━━━ Source data

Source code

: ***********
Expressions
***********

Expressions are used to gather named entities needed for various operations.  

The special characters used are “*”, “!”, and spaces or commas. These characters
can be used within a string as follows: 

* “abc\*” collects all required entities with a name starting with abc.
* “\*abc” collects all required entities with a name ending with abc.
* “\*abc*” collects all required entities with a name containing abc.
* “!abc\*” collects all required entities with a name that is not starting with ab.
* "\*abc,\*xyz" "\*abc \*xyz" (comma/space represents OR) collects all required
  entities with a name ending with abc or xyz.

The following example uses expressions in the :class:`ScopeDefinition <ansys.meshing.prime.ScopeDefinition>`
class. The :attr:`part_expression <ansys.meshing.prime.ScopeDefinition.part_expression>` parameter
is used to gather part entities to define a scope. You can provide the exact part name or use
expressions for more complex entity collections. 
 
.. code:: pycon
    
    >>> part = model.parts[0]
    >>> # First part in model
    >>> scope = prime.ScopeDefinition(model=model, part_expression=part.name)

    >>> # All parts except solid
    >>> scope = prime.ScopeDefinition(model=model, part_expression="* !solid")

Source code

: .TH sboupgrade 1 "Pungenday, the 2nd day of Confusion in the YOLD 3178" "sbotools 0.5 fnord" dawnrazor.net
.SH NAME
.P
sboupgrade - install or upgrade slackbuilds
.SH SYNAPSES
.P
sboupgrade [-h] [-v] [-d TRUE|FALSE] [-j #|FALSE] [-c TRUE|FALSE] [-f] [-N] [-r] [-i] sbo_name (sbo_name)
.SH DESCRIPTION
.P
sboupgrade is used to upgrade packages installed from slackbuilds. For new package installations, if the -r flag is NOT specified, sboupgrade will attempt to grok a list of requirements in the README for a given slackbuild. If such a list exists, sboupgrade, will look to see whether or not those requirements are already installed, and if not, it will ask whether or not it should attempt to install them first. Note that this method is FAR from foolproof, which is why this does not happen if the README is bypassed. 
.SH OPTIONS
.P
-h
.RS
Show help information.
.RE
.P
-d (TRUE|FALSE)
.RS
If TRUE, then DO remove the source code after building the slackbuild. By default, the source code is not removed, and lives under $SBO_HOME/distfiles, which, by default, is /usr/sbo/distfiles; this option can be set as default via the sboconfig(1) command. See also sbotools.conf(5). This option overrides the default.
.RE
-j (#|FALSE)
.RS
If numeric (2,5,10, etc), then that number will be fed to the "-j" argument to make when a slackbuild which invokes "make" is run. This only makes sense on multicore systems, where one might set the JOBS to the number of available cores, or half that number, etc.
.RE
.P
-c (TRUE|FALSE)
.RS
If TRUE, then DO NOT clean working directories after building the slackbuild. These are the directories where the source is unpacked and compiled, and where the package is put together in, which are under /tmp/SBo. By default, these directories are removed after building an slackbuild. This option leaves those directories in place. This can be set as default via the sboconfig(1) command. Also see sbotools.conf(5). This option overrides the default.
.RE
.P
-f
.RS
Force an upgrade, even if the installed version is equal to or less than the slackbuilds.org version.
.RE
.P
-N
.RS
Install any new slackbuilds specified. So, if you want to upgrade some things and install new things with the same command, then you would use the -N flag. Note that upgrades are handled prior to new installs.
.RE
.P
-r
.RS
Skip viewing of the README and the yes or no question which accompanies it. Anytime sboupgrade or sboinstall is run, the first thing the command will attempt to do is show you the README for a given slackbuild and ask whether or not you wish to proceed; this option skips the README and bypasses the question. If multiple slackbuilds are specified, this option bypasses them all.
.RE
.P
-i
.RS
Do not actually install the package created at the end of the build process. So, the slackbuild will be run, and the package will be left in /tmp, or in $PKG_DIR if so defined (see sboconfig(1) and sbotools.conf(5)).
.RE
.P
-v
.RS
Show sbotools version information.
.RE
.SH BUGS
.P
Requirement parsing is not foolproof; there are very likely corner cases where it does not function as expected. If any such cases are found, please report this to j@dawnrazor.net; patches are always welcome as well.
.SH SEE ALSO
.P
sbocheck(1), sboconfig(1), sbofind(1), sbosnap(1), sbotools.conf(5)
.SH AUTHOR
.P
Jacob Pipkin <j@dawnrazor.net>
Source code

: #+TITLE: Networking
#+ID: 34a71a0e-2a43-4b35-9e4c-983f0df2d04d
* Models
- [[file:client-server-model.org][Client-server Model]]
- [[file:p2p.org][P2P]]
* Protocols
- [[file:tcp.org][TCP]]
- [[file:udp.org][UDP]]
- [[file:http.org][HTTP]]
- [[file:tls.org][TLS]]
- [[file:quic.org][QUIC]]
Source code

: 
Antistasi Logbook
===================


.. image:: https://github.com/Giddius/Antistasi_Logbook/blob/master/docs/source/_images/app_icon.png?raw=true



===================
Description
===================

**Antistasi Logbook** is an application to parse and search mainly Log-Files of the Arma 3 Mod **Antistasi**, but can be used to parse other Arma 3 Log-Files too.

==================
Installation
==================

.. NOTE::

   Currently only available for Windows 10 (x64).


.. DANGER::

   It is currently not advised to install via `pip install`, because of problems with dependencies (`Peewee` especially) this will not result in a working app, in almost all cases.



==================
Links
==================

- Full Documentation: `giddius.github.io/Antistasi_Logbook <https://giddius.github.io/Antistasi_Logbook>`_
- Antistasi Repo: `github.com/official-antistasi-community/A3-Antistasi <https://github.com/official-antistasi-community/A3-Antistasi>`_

━━━━━━

Copy out every line in the records where the word "class" is found.

Response box
The following example uses expressions in the :class:`ScopeDefinition <ansys.meshing.prime.ScopeDefinition>`
class. The :attr:`part_expression <ansys.meshing.prime.ScopeDefinition.part_expression>` parameter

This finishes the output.